Michelle Mbekeani took over the re-named Conviction Review Unit in December, when State’s Attorney Kim Foxx announced a “rebranding” of the office, which Foxx launched in her first years in office to examine wrongful conviction claims.

Mbekeani is planning to step down in July in anticipation of the birth of her child and because Foxx’s term will end later this year, according to a person with knowledge of Mbekeani’s thinking.

Mbekeani’s resignation has not been formally announced to the office, but news that she was leaving began spreading Tuesday afternoon.

Mbekeani, who had never worked as a line prosecutor before her appointment, rankled some of her more senior peers in the office, who noted her prior work on a website intended to connect incarcerated people to free legal support for wrongful conviction claims.

The website, Periodsentence.com, also drew the ire of a judge at the courthouse, who believed her involvement with the organization conflicted with her role in the prosecutor’s office.

Judge Michael McHale ordered Mbekeani banned from his courtroom in January after holding a conflicts hearing in the case of Dante Brown, who is fighting to overturn his double murder conviction.

She told the judge the website was a “class project” and “not a real business,” according to the judge’s order. When McHale learned that Mbekeani had registered the business with the Illinois secretary of state and asked her to explain, he said he found her answers “duplicitous, incomplete, evasive and untruthful.”

McHale banned Mbekeani from appearing in his courtroom on any case, accusing her of “brazen attempts to evade telling the truth.”

The website is no longer active, and it is not clear if any offenders were able to access legal help from the app.

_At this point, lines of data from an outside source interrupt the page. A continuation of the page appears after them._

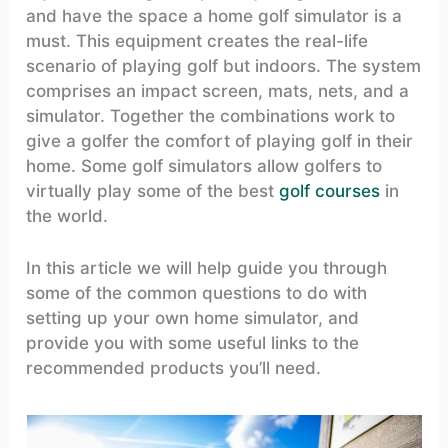
and have the space a home golf simulator is a
must. This equipment creates the real-life
scenario of playing golf but indoors. The system
comprises an impact screen, mats, nets, and a
simulator. Together the combinations work to
give a golfer the comfort of playing golf in their
home. Some golf simulators allow golfers to
virtually play some of the best
golf courses
in
the world.
In this article we will help guide you through
some of the common questions to do with
setting up your own home simulator, and
provide you with some useful links to the
recommended products you’ll need.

Foxx issued a statement supporting Mbekeani at the time, and several veteran staffers in the office said Mbekeani remained a key adviser to Foxx.

The Conviction Review Unit, originally called the Conviction Integrity Unit, had been a signature initiative of Foxx’s two terms as Cook County’s top prosecutor.

During Foxx’s administration, the unit signed off on tossing the convictions of more than 200 defendants who made allegations of misconduct by police or prosecutors, including the first “mass exoneration” in county history.

Mbekeani is a 2014 graduate of University of Chicago Law School. She was hired by the state’s attorney in 2018 as a policy adviser. She had worked as an attorney at the Shriver Center for Poverty Law.